Monet quickly introduced friends such as Renoir, Sisley and Bazille to the core idea of the discipline: record only what is visible at given distances under specific lighting conditions. In December 1873, outdoor painting sessions and heated café discussions among young artists of the day culminated in the Societe Anonyme des Artistes

The group’s first show, April 15, 1874, included an image by Monet of dawn over a foggy harbor entitled “Impression: Sunrise.” A critic wrote a satirical review, sniffing at the Monet,  and in one stroke of a venomous pen, he popularized the term “Impressionism,” now synonymous with plein air painting.
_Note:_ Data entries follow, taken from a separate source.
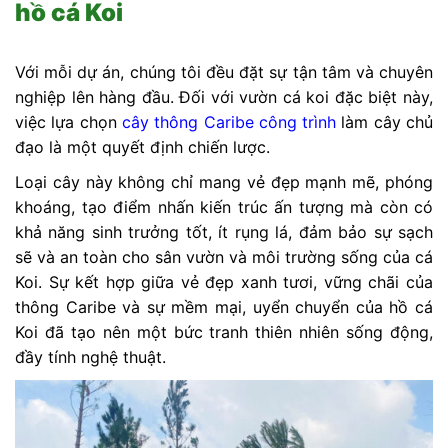
hồ cá Koi
Với mỗi dự án, chúng tôi đều đặt sự tận tâm và chuyên
nghiệp lên hàng đầu. Đối với vườn cá koi đặc biệt này,
việc lựa chọn
cây thông Caribe công trình
làm cây chủ
đạo là một quyết định chiến lược.
Loại cây này không chỉ mang vẻ đẹp mạnh mẽ, phóng
khoáng, tạo điểm nhấn kiến trúc ấn tượng mà còn có
khả năng sinh trưởng tốt, ít rụng lá, đảm bảo sự sạch
sẽ và an toàn cho sân vườn và môi trường sống của cá
Koi. Sự kết hợp giữa vẻ đẹp xanh tươi, vững chãi của
thông Caribe và sự mềm mại, uyển chuyển của hồ cá
Koi đã tạo nên một bức tranh thiên nhiên sống động,
đầy tính nghệ thuật.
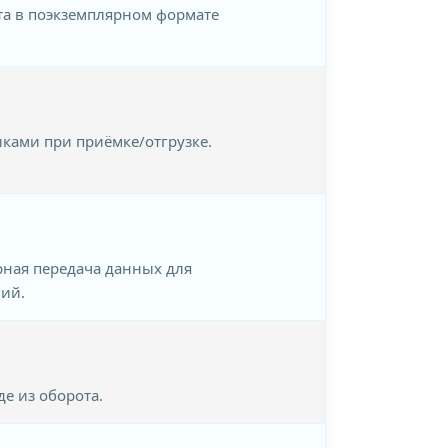
та в поэкземплярном формате
ками при приёмке/отгрузке.
рная передача данных для
ий.
е из оборота.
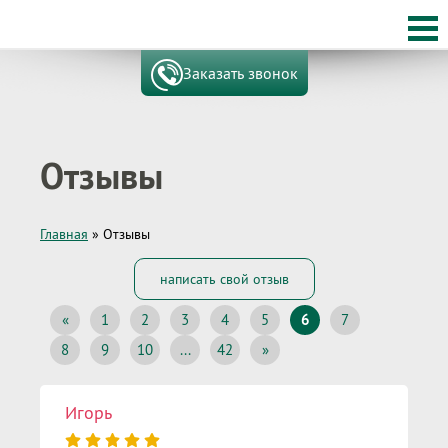
Заказать звонок
Отзывы
Главная
»
Отзывы
написать свой отзыв
«
1
2
3
4
5
6
7
8
9
10
...
42
»
Игорь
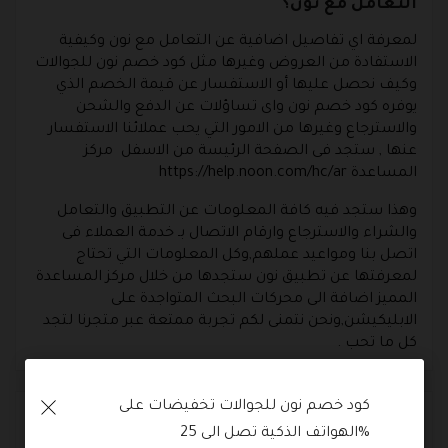
التعامل مع نون؟
لمعرفة اي تفاصيل اضافية عن التعامل مع نون وكيفية
الاستفادة من العروض وغيرها مثل كود خصم نون للجوالات
وكيف نحصل عليها أو الاستفسار عن قيمة الخصم الذي
يوفره كود خصم نون واى تساؤلات عن الدفع والشحن
والاسترجاع وغيرها من الامور التي يحب عملائنا الاستفسار
عنها , ستجد فى الصفحة الرئيسة من الاسفل مركز
المساعدة https://help.noon.com/hc/ar
وهذا ستجد فيه كافة المعلومات عن التطبيق والتعامل
والشراء والاسترجاع وارقام الاتصال بـ خدمة العملاء فى
اتصل بنا ومواعيد عملهم,وكل المعلومات التي تحتاج
لمعرفتها عن تطبيق نون ستجدها من خلال مركز المساعدة
المميز اضافة الى محركات البحث المتواجدة على
الابليكيشن,ونحن نتمنى لكم تجربة ممتعة عبر متجرنا لتجد
كل ما تحب .
كود خصم نون للجوالات تخفيضات على 
الوسوم
الهواتف الذكية تصل الى 25%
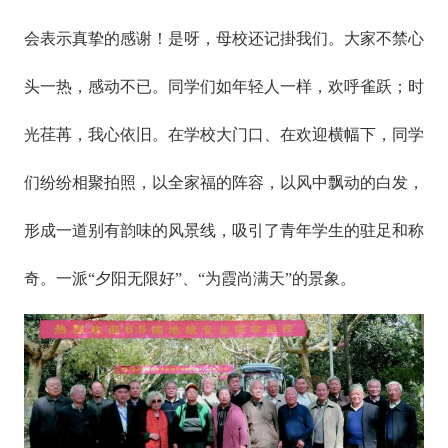
会表示真挚的感谢！是呀，母校还记掛我们。大家不禁心
头一热，感动不已。同学们如年轻人一样，欢呼雀跃；时
光荏苒，我心依旧。在学校大门口、在欢迎横幅下，同学
们纷纷相聚拍照，以全家福的阵容，以风中飘动的白发，
形成一道别有韵味的风景线，吸引了青年学生的驻足和称
奇。一派“夕阳无限好”、“为霞尚满天”的景象。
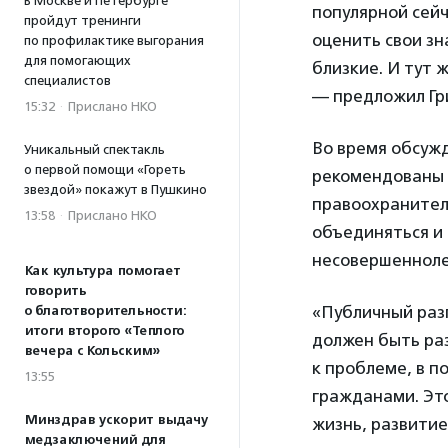
В Москве и Петербурге
популярной сейч
пройдут тренинги
оценить свои зн
по профилактике выгорания
для помогающих
близкие. И тут
специалистов
— предложил Гри
15:32
·
Прислано НКО
Во время обсуж
Уникальный спектакль
о первой помощи «Гореть
рекомендованы 
звездой» покажут в Пушкино
правоохранител
13:58
·
Прислано НКО
объединяться и
несовершенноле
Как культура помогает
говорить
«Публичный разг
о благотворительности:
итоги второго «Теплого
должен быть ра
вечера с Кольским»
к проблеме, в п
13:55
гражданами. Это
Минздрав ускорит выдачу
жизнь, развитие 
медзаключений для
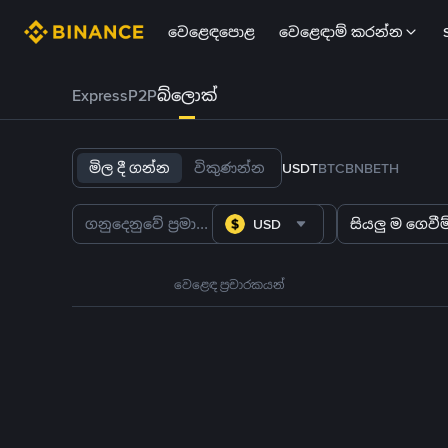
වෙළෙඳපොළ
වෙළෙඳාම් කරන්න
Express
P2P
බ්ලොක්
මිල දී ගන්න
විකුණන්න
USDT
BTC
BNB
ETH
USD
සියලු ම ගෙවීම්
වෙළෙඳ ප්‍රචාරකයන්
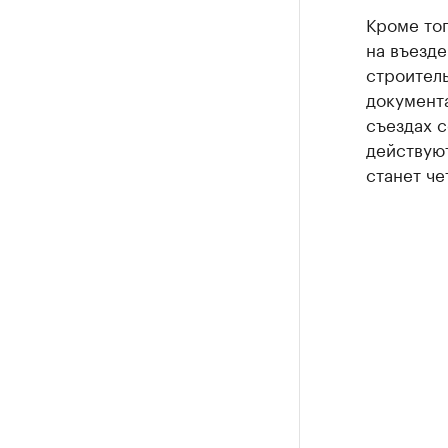
Кроме тог
на въезде
строитель
документа
съездах с
действуют
станет че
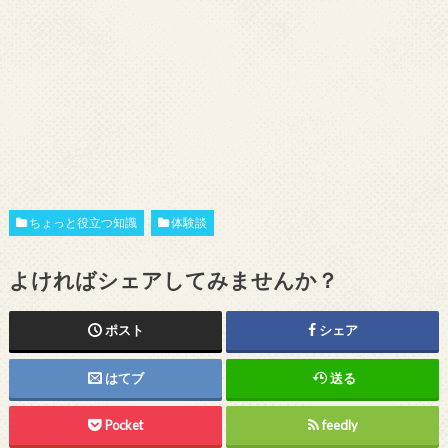
ちょっと役立つ知識
体験談
よければシェアしてみませんか？
ポスト
シェア
はてブ
送る
Pocket
feedly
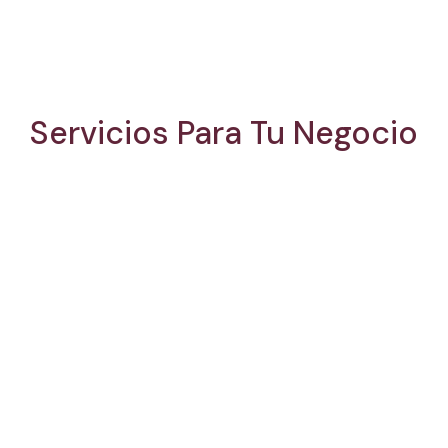
Servicios Para Tu Negocio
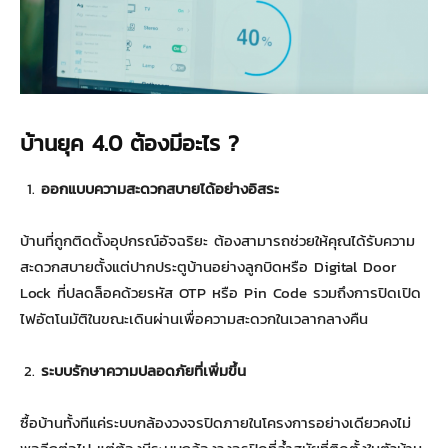
บ้านยุค
4.0 ต้องมีอะไร ?
ออกแบบความสะดวกสบายได้อย่างอิสระ
บ้านที่ถูกติดตั้งอุปกรณ์อัจฉริยะ ต้องสามารถช่วยให้คุณได้รับความ
สะดวกสบายตั้งแต่ปากประตูบ้านอย่างลูกบิดหรือ Digital Door
Lock ที่ปลดล็อคด้วยรหัส OTP หรือ Pin Code รวมถึงการปิดเปิด
ไฟอัตโนมัติในขณะเดินผ่านเพื่อความสะดวกในเวลากลางคืน
ระบบรักษาความปลอดภัยที่เพิ่มขึ้น
ซื้อบ้านทั้งทีแค่ระบบกล้องวงจรปิดภายในโครงการอย่างเดียวคงไม่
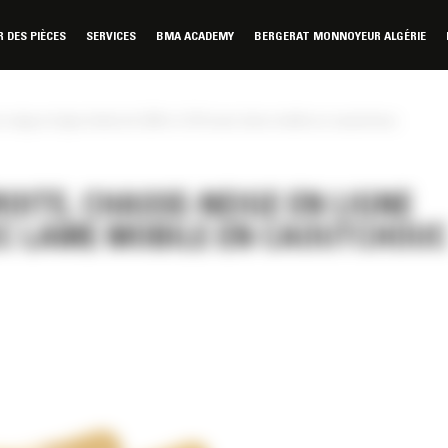
DES PIÈCES
SERVICES
BMA ACADEMY
BERGERAT MONNOYEUR ALGÉRIE
neige en ligne droite de 3,66 m (12 ft) avec lame mobile en caoutchouc
OITE, CHASSE-NEIGE EN LIGNE
AVEC LAME MOBILE EN CAOUTCHOUC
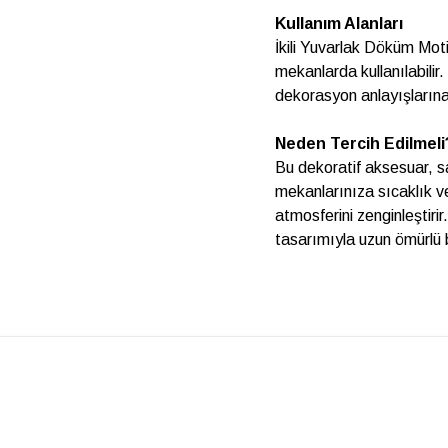
Kullanım Alanları
İkili Yuvarlak Döküm Moti
mekanlarda kullanılabili
dekorasyon anlayışlarına
Neden Tercih Edilmeli
Bu dekoratif aksesuar, 
mekanlarınıza sıcaklık ve
atmosferini zenginleştiri
tasarımıyla uzun ömürlü b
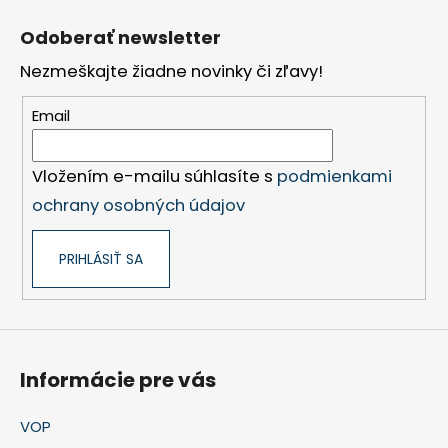
Z
á
Odoberať newsletter
p
Nezmeškajte žiadne novinky či zľavy!
ä
t
Email
i
e
Vložením e-mailu súhlasíte s
podmienkami
ochrany osobných údajov
PRIHLÁSIŤ SA
Informácie pre vás
VOP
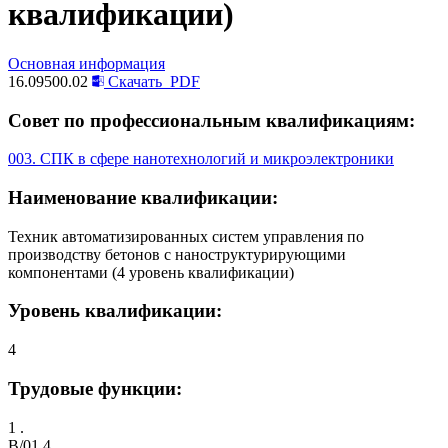
квалификации)
Основная информация
16.09500.02
Скачать
PDF
Совет по профессиональным квалификациям:
003. СПК в сфере нанотехнологий и микроэлектроники
Наименование квалификации:
Техник автоматизированных систем управления по
производству бетонов с наноструктурирующими
компонентами (4 уровень квалификации)
Уровень квалификации:
4
Трудовые функции:
1 .
B/01.4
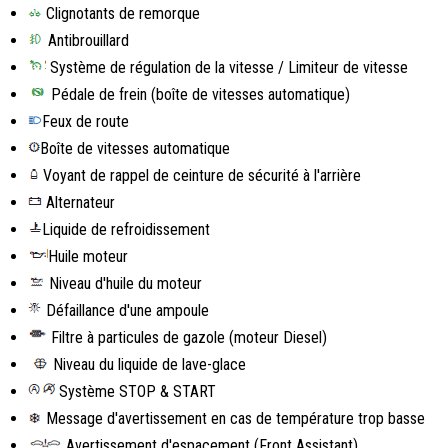
Clignotants de remorque
Antibrouillard
Système de régulation de la vitesse / Limiteur de vitesse
Pédale de frein (boîte de vitesses automatique)
Feux de route
Boîte de vitesses automatique
Voyant de rappel de ceinture de sécurité à l'arrière
Alternateur
Liquide de refroidissement
Huile moteur
Niveau d'huile du moteur
Défaillance d'une ampoule
Filtre à particules de gazole (moteur Diesel)
Niveau du liquide de lave-glace
Système STOP & START
Message d'avertissement en cas de température trop basse
Avertissement d'espacement (Front Assistant)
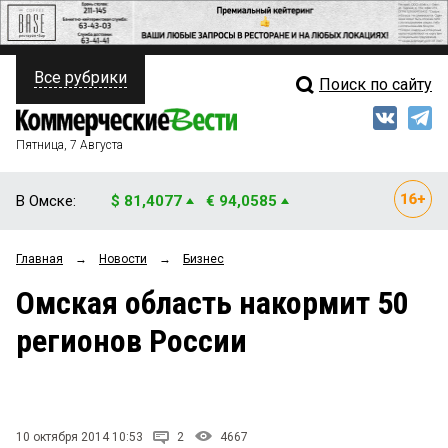
Все рубрики
Поиск по сайту
ПОЛИТИКА
Свежий выпуск
Медиа
ФИНАНСЫ
Пятница, 7 Августа
Кто есть кто
НЕДВИЖИМОСТЬ
В Омске:
$ 81,4077
€ 94,0585
Интервью
БИЗНЕС
Главная
→
Новости
→
Бизнес
Мнения
ОБЩЕСТВО
Омская область накормит 50
Рейтинги
ЗАКОН
регионов России
Блоги
НОВОСТИ КОМПАНИЙ
Архив
ПРОИСШЕСТВИЯ
10 октября 2014 10:53
2
4667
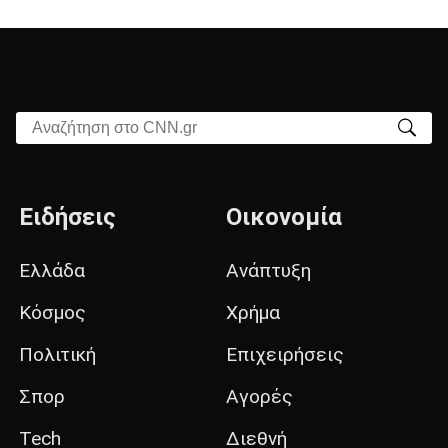
Αναζήτηση στο CNN.gr
Ειδήσεις
Οικονομία
Ελλάδα
Ανάπτυξη
Κόσμος
Χρήμα
Πολιτική
Επιχειρήσεις
Σπορ
Αγορές
Tech
Διεθνή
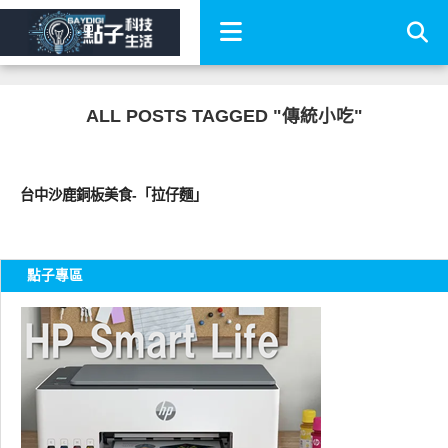
ALL POSTS TAGGED "傳統小吃"
好好吃
台中沙鹿銅板美食-「拉仔麵」
點子專區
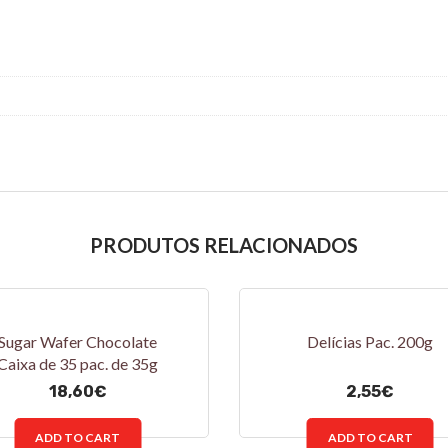
PRODUTOS RELACIONADOS
Sugar Wafer Chocolate
Delícias Pac. 200g
Caixa de 35 pac. de 35g
18,60
€
2,55
€
ADD TO CART
ADD TO CART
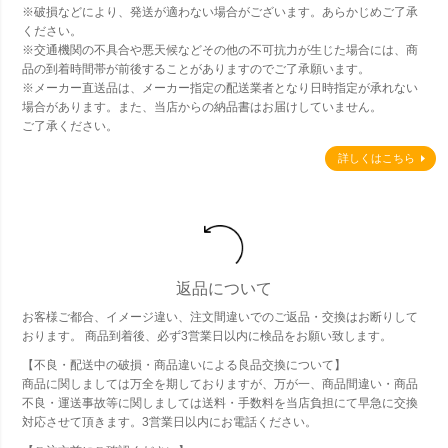
※破損などにより、発送が適わない場合がございます。あらかじめご了承
ください。
※交通機関の不具合や悪天候などその他の不可抗力が生じた場合には、商
品の到着時間帯が前後することがありますのでご了承願います。
※メーカー直送品は、メーカー指定の配送業者となり日時指定が承れない
場合があります。また、当店からの納品書はお届けしていません。
ご了承ください。
詳しくはこちら
返品について
お客様ご都合、イメージ違い、注文間違いでのご返品・交換はお断りして
おります。 商品到着後、必ず3営業日以内に検品をお願い致します。
【不良・配送中の破損・商品違いによる良品交換について】
商品に関しましては万全を期しておりますが、万が一、商品間違い・商品
不良・運送事故等に関しましては送料・手数料を当店負担にて早急に交換
対応させて頂きます。3営業日以内にお電話ください。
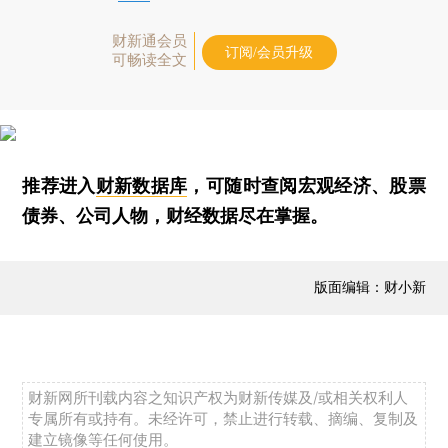
财新通会员
订阅/会员升级
可畅读全文
推荐进入
财新数据库
，可随时查阅宏观经济、股票
债券、公司人物，财经数据尽在掌握。
版面编辑：财小新
财新网所刊载内容之知识产权为财新传媒及/或相关权利人
专属所有或持有。未经许可，禁止进行转载、摘编、复制及
建立镜像等任何使用。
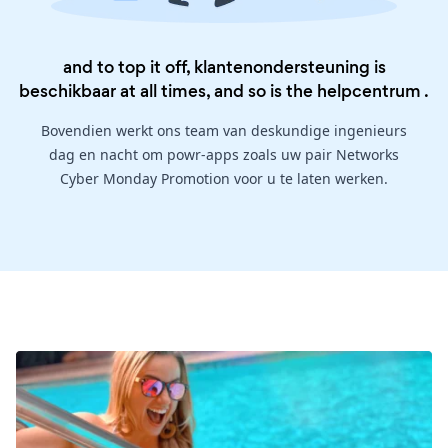
and to top it off, klantenondersteuning is
beschikbaar at all times, and so is the
helpcentrum
.
Bovendien werkt ons team van deskundige ingenieurs
dag en nacht om powr-apps zoals uw pair Networks
Cyber Monday Promotion voor u te laten werken.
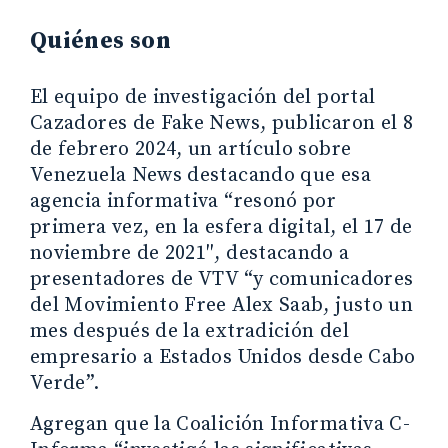
Quiénes son
El equipo de investigación del portal
Cazadores de Fake News, publicaron el 8
de febrero 2024, un artículo sobre
Venezuela News destacando que esa
agencia informativa “resonó por
primera vez, en la esfera digital, el 17 de
noviembre de 2021″, destacando a
presentadores de VTV “y comunicadores
del Movimiento Free Alex Saab, justo un
mes después de la extradición del
empresario a Estados Unidos desde Cabo
Verde”.
Agregan que la Coalición Informativa C-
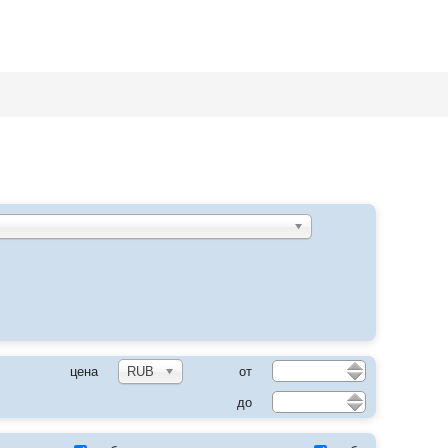
цу
цена
RUB
от
до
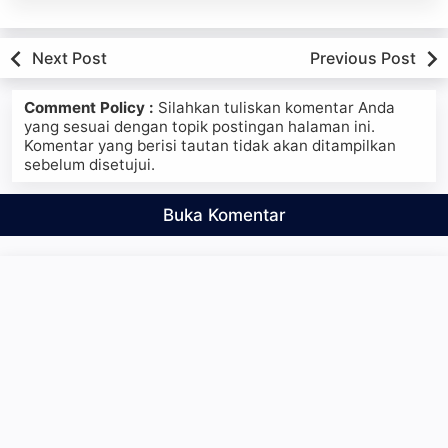
Next Post
Previous Post
Comment Policy :
Silahkan tuliskan komentar Anda
yang sesuai dengan topik postingan halaman ini.
Komentar yang berisi tautan tidak akan ditampilkan
sebelum disetujui.
Buka Komentar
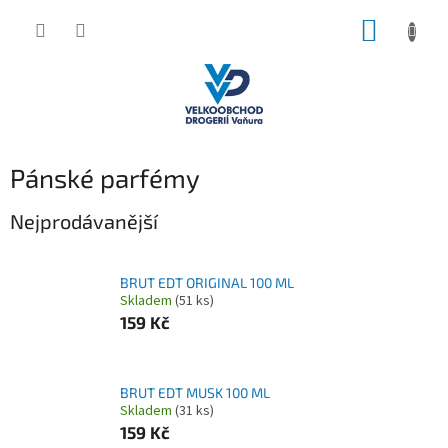
Přejít
NÁKUP
na
obsah
KOŠÍK
Pánské parfémy
Nejprodávanější
BRUT EDT ORIGINAL 100 ML
Skladem
(51 ks)
159 Kč
BRUT EDT MUSK 100 ML
Skladem
(31 ks)
159 Kč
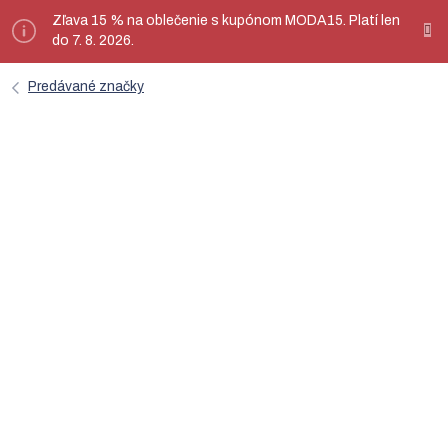
Prejsť
Zľava 15 % na oblečenie s kupónom MODA15. Platí len
ý
na
do 7. 8. 2026.
obsah
Predávané značky
Click and Grow
Chytrý kvetináč
umožňuje pestovanie byliniek bez potreby používať chemické
hnojivá alebo pesticídy. Špeciálne vyvinutá pôda, ktorá bola
konštruovaná v spolupráci s NASA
The first important Impressionist work to be shown in America was Manet’s “Execution of the Emperor Maximilian,” banned by Paris censors and politically inflammatory. According to art critic Robert Hughes, in 1879 the image was brought to New York and Boston by an opportunistic singer named Madame Ambre who put on a show to generate publicity for her recitals.

In 1886, a popular French art dealer mounted the first professional show of Impressionist images at the American Art Association’s galleries. Thus began America’s love affair with fine European works of art. In a heartbeat, American artists began to adopt plein air techniques.

Much late 19th- and early 20th-century painting stems from reactions to Impressionism’s basic tenets.